=== Section Start ===

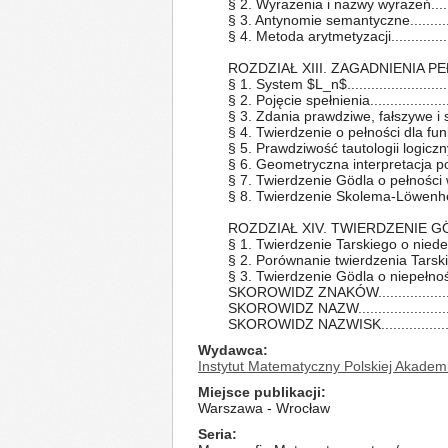
§ 2. Wyrażenia i nazwy wyrażeń.........
§ 3. Antynomie semantyczne..............
§ 4. Metoda arytmetyzacji.................
ROZDZIAŁ XIII. ZAGADNIENIA 
§ 1. System $L_n$..........................
§ 2. Pojęcie spełnienia....................
§ 3. Zdania prawdziwe, fałszywe i sp
§ 4. Twierdzenie o pełności dla funk
§ 5. Prawdziwość tautologii logicznych.
§ 6. Geometryczna interpretacja po
§ 7. Twierdzenie Gödla o pełności wę
§ 8. Twierdzenie Skolema-Löwenheima..
ROZDZIAŁ XIV. TWIERDZENIE G
§ 1. Twierdzenie Tarskiego o niedefin
§ 2. Porównanie twierdzenia Tarskie
§ 3. Twierdzenie Gödla o niepełnoś
SKOROWIDZ ZNAKÓW....................
SKOROWIDZ NAZW........................
SKOROWIDZ NAZWISK....................
Wydawca
Instytut Matematyczny Polskiej Akadem
Miejsce publikacji
Warszawa - Wrocław
Seria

=== Section End ===

◆ **WHAT IS NEEDED**
Find out how many lines above hold "ROZDZIAŁ". Write only the number.

◆ **SOLUTION TO THE EXERCISE**
2